▸ **WORK ORDER**: Each line of the data below goes into the copy exactly; pictures do not.

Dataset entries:
◆ ◆ ◆

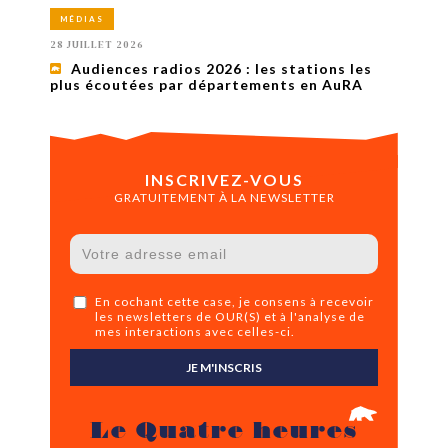
MÉDIAS
28 JUILLET 2026
Audiences radios 2026 : les stations les
plus écoutées par départements en AuRA
INSCRIVEZ-VOUS
GRATUITEMENT À LA NEWSLETTER
En cochant cette case, je consens à recevoir
les newsletters de OUR(S) et à l'analyse de
mes interactions avec celles-ci.
JE M'INSCRIS
Le Quatre heures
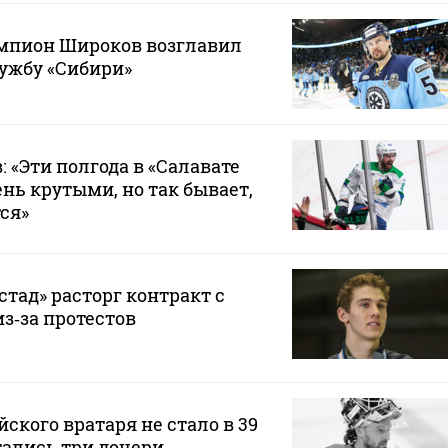
пион Широков возглавил
ужбу «Сибири»
 «Эти полгода в «Салавате
нь крутыми, но так бывает,
ся»
тад» расторг контракт с
з‑за протестов
ского вратаря не стало в 39
тались три дочери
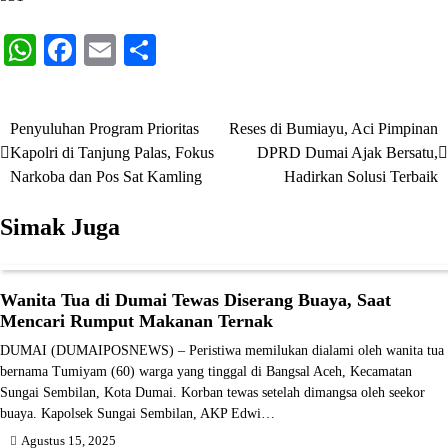
WhatsApp
Facebook
Email
Share
Penyuluhan Program Prioritas
Reses di Bumiayu, Aci Pimpinan
Navigasi
Kapolri di Tanjung Palas, Fokus
DPRD Dumai Ajak Bersatu,
pos
Narkoba dan Pos Sat Kamling
Hadirkan Solusi Terbaik
Simak Juga
Wanita Tua di Dumai Tewas Diserang Buaya, Saat
Mencari Rumput Makanan Ternak
DUMAI (DUMAIPOSNEWS) – Peristiwa memilukan dialami oleh wanita tua
bernama Tumiyam (60) warga yang tinggal di Bangsal Aceh, Kecamatan
Sungai Sembilan, Kota Dumai. Korban tewas setelah dimangsa oleh seekor
buaya. Kapolsek Sungai Sembilan, AKP Edwi…
Agustus 15, 2025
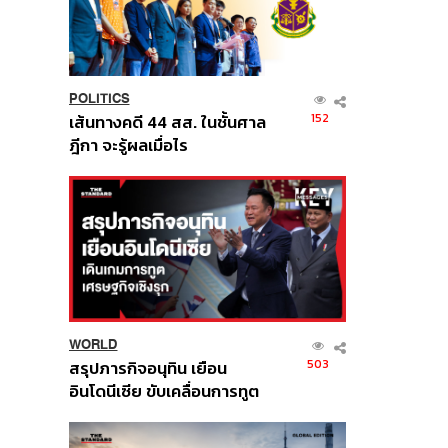
POLITICS
152
เส้นทางคดี 44 สส. ในชั้นศาล
ฎีกา จะรู้ผลเมื่อไร
WORLD
503
สรุปภารกิจอนุทิน เยือน
อินโดนีเซีย ขับเคลื่อนการทูต
เศรษฐกิจเชิงรุก ประกาศหุ้น
ส่วนยุทธศาสตร์ไทย –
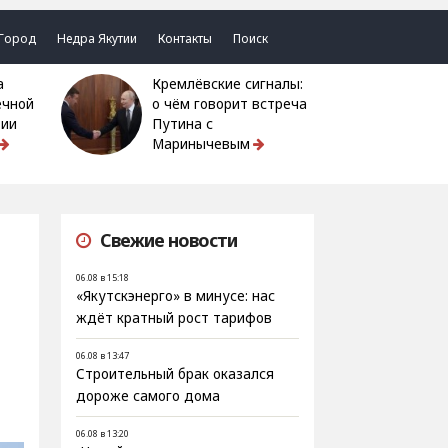
Город
Недра Якутии
Контакты
Поиск
Кремлёвские сигналы:
ечной
о чём говорит встреча
тии
Путина с
Маринычевым
Свежие новости
06.08 в 15:18
«Якутскэнерго» в минусе: нас
ждёт кратный рост тарифов
06.08 в 13:47
Строительный брак оказался
дороже самого дома
06.08 в 13:20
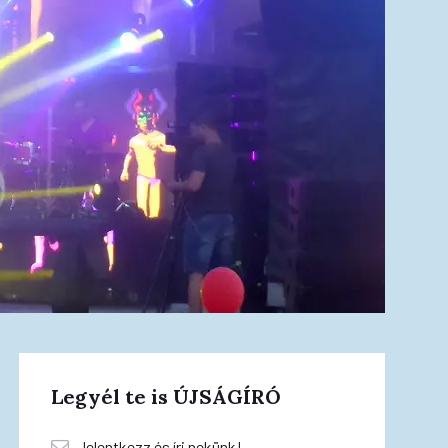
Legyél te is ÚJSÁGÍRÓ
Jelentkezz és írj nekünk!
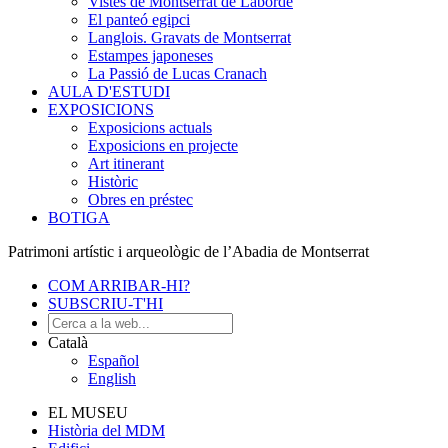
Vistes de Montserrat de Laborde
El panteó egipci
Langlois. Gravats de Montserrat
Estampes japoneses
La Passió de Lucas Cranach
AULA D'ESTUDI
EXPOSICIONS
Exposicions actuals
Exposicions en projecte
Art itinerant
Històric
Obres en préstec
BOTIGA
Patrimoni artístic i arqueològic de l’Abadia de Montserrat
COM ARRIBAR-HI?
SUBSCRIU-T'HI
Català
Español
English
EL MUSEU
Història del MDM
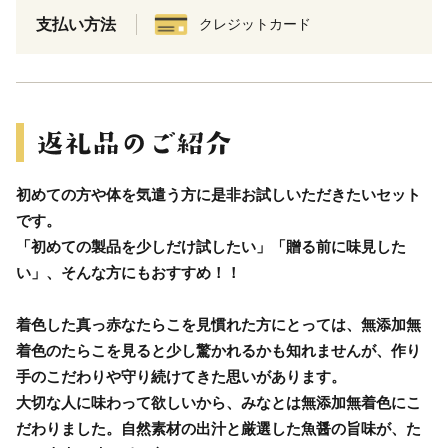
支払い方法
クレジットカード
初めての方や体を気遣う方に是非お試しいただきたいセット
です。
「初めての製品を少しだけ試したい」「贈る前に味見した
い」、そんな方にもおすすめ！！
着色した真っ赤なたらこを見慣れた方にとっては、無添加無
着色のたらこを見ると少し驚かれるかも知れませんが、作り
手のこだわりや守り続けてきた思いがあります。
大切な人に味わって欲しいから、みなとは無添加無着色にこ
だわりました。自然素材の出汁と厳選した魚醤の旨味が、た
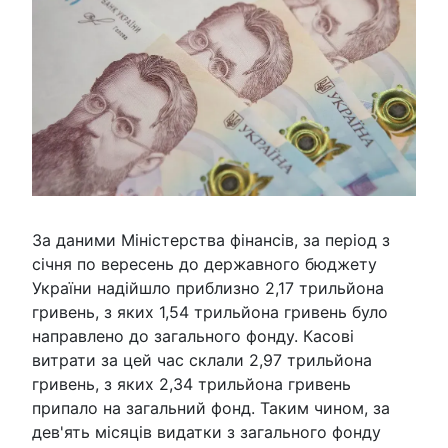
За даними Міністерства фінансів, за період з
січня по вересень до державного бюджету
України надійшло приблизно 2,17 трильйона
гривень, з яких 1,54 трильйона гривень було
направлено до загального фонду. Касові
витрати за цей час склали 2,97 трильйона
гривень, з яких 2,34 трильйона гривень
припало на загальний фонд. Таким чином, за
дев'ять місяців видатки з загального фонду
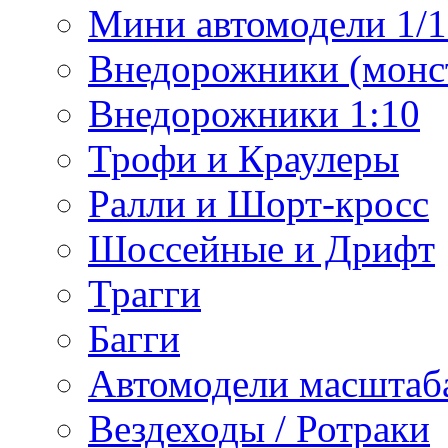
Мини автомодели 1/12
Внедорожники (монст
Внедорожники 1:10
Трофи и Краулеры
Ралли и Шорт-кросс
Шоссейные и Дрифт
Трагги
Багги
Автомодели масштаба
Вездеходы / Ротраки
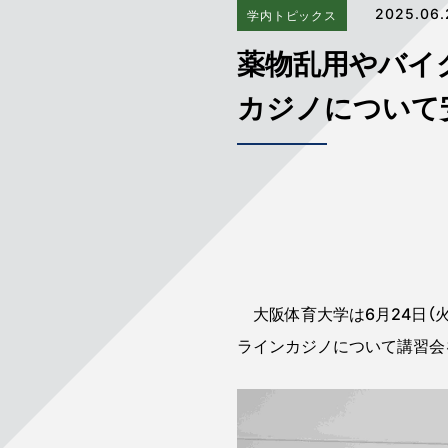
2025.06.
学内トピックス
薬物乱用やバイ
カジノについて
大阪体育大学は6月24日（
ラインカジノについて講習会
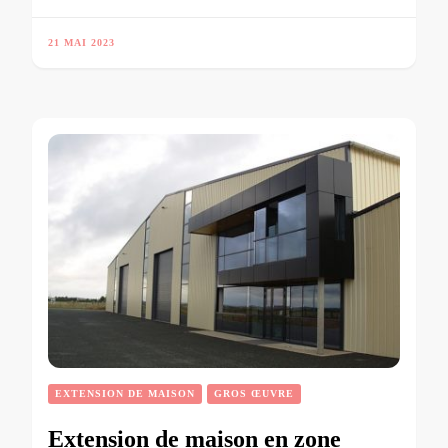
21 MAI 2023
EXTENSION DE MAISON
GROS ŒUVRE
Extension de maison en zone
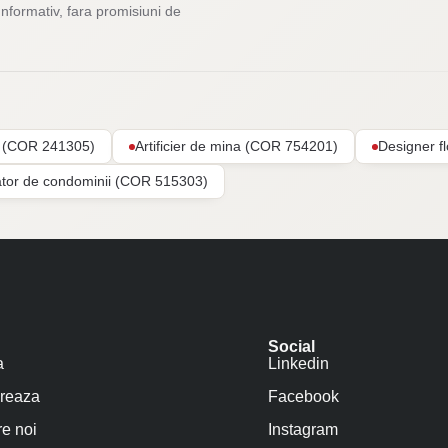
Informativ, fara promisiuni de
ar (COR 241305)
Artificier de mina (COR 754201)
Designer f
ator de condominii (COR 515303)
Social
a
Linkedin
reaza
Facebook
e noi
Instagram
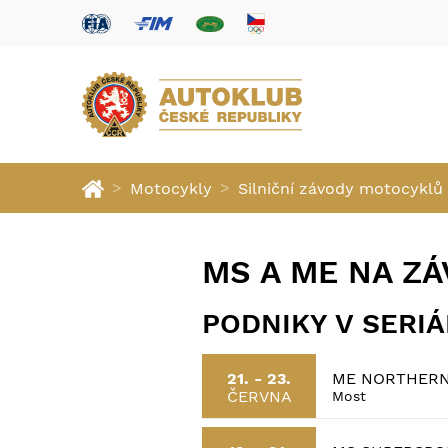
>
>
Motocykly
Silniční závody motocyklů
MS A ME NA Z
PODNIKY V SERI
ME NORTHERN 
21. - 23.
ČERVNA
Most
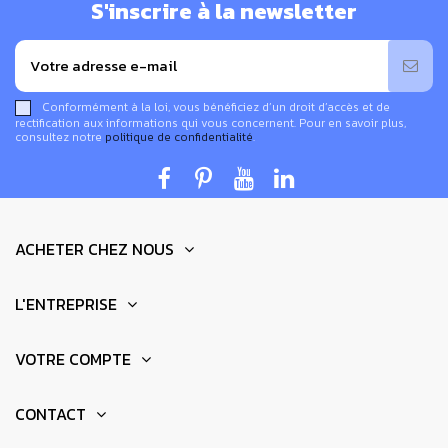
S'inscrire à la newsletter
Conformément à la loi, vous bénéficiez d’un droit d’accès et de
rectification aux informations qui vous concernent. Pour en savoir plus,
consultez notre
politique de confidentialité
.
ACHETER CHEZ NOUS
Fonctionnement de cet amplificateur de son
naturel
L'ENTREPRISE
Le mangobeat agit comme un
amplificateur en bois
sans électricité.
Insérez votre téléphone dans la
VOTRE COMPTE
cavité conçue à cet effet
et laissez
la résonance du
bois naturel diffuser un son plus profond.
Il amplifie
CONTACT
naturellement le son du haut-parleur de votre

◆ ◆ ◆

▸ **EXERCISE OUTPUT**:
MÉDIAS
28 JUILLET 2026
Audiences radios 2026 : les stations les
plus écoutées par départements en AuRA
INSCRIVEZ-VOUS
GRATUITEMENT À LA NEWSLETTER
En cochant cette case, je consens à recevoir
les newsletters de OUR(S) et à l'analyse de
mes interactions avec celles-ci.
JE M'INSCRIS
Le Quatre heures
пион Широков возглавил
ужбу «Сибири»
 «Эти полгода в «Салавате
нь крутыми, но так бывает,
ся»
тад» расторг контракт с
з‑за протестов
ского вратаря не стало в 39
тались три дочери
WhatsApp
Facebook
Email
Share
Penyuluhan Program Prioritas
Reses di Bumiayu, Aci Pimpinan
Navigasi
Kapolri di Tanjung Palas, Fokus
DPRD Dumai Ajak Bersatu,
pos
Narkoba dan Pos Sat Kamling
Hadirkan Solusi Terbaik
Simak Juga
Wanita Tua di Dumai Tewas Diserang Buaya, Saat
Mencari Rumput Makanan Ternak
DUMAI (DUMAIPOSNEWS) – Peristiwa memilukan dialami oleh wanita tua
bernama Tumiyam (60) warga yang tinggal di Bangsal Aceh, Kecamatan
Sungai Sembilan, Kota Dumai. Korban tewas setelah dimangsa oleh seekor
buaya. Kapolsek Sungai Sembilan, AKP Edwi…
Agustus 15, 2025
POLITICS
152
เส้นทางคดี 44 สส. ในชั้นศาล
ฎีกา จะรู้ผลเมื่อไร
WORLD
503
สรุปภารกิจอนุทิน เยือน
อินโดนีเซีย ขับเคลื่อนการทูต
เศรษฐกิจเชิงรุก ประกาศหุ้น
ส่วนยุทธศาสตร์ไทย –
Город
Недра Якутии
Контакты
Поиск
Кремлёвские сигналы:
ечной
о чём говорит встреча
тии
Путина с
Маринычевым
Свежие новости
06.08 в 15:18
«Якутскэнерго» в минусе: нас
ждёт кратный рост тарифов
06.08 в 13:47
Строительный брак оказался
дороже самого дома
06.08 в 13:20
Legyél te is ÚJSÁGÍRÓ
Jelentkezz és írj nekünk!
Vistes de Montserrat de Laborde
El panteó egipci
Langlois. Gravats de Montserrat
Estampes japoneses
La Passió de Lucas Cranach
AULA D'ESTUDI
EXPOSICIONS
Exposicions actuals
Exposicions en projecte
Art itinerant
Històric
Obres en préstec
BOTIGA
Patrimoni artístic i arqueològic de l’Abadia de Montserrat
COM ARRIBAR-HI?
SUBSCRIU-T'HI
Català
Español
English
EL MUSEU
Història del MDM
支払い方法
クレジットカード
初めての方や体を気遣う方に是非お試しいただきたいセット
です。
「初めての製品を少しだけ試したい」「贈る前に味見した
い」、そんな方にもおすすめ！！
着色した真っ赤なたらこを見慣れた方にとっては、無添加無
着色のたらこを見ると少し驚かれるかも知れませんが、作り
手のこだわりや守り続けてきた思いがあります。
大切な人に味わって欲しいから、みなとは無添加無着色にこ
だわりました。自然素材の出汁と厳選した魚醤の旨味が、た
За даними Міністерства фінансів, за період з
січня по вересень до державного бюджету
України надійшло приблизно 2,17 трильйона
гривень, з яких 1,54 трильйона гривень було
направлено до загального фонду. Касові
витрати за цей час склали 2,97 трильйона
гривень, з яких 2,34 трильйона гривень
припало на загальний фонд. Таким чином, за
дев'ять місяців видатки з загального фонду
Мини автомодели 1/12
Внедорожники (монст
Внедорожники 1:10
Трофи и Краулеры
Ралли и Шорт-кросс
Шоссейные и Дрифт
Трагги
Багги
Автомодели масштаба
Вездеходы / Ротраки
2025.06.
学内トピックス
薬物乱用やバイ
カジノについて
大阪体育大学は6月24日（
ラインカジノについて講習会
21 MAI 2023
EXTENSION DE MAISON
GROS ŒUVRE
Extension de maison en zone
Informativ, fara promisiuni de
ar (COR 241305)
Artificier de mina (COR 754201)
Designer f
ator de condominii (COR 515303)
Social
a
Linkedin
reaza
Facebook
e noi
Instagram
>
>
Motocykly
Silniční závody motocyklů
MS A ME NA Z
PODNIKY V SERI
ME NORTHERN 
21. - 23.
ČERVNA
Most
S'inscrire à la newsletter
Conformément à la loi, vous bénéficiez d’un droit d’accès et de
rectification aux informations qui vous concernent. Pour en savoir plus,
consultez notre
politique de confidentialité
.
ACHETER CHEZ NOUS
Fonctionnement de cet amplificateur de son
naturel
L'ENTREPRISE
Le mangobeat agit comme un
amplificateur en bois
sans électricité.
Insérez votre téléphone dans la
VOTRE COMPTE
cavité conçue à cet effet
et laissez
la résonance du
bois naturel diffuser un son plus profond.
Il amplifie
CONTACT
naturellement le son du haut-parleur de votre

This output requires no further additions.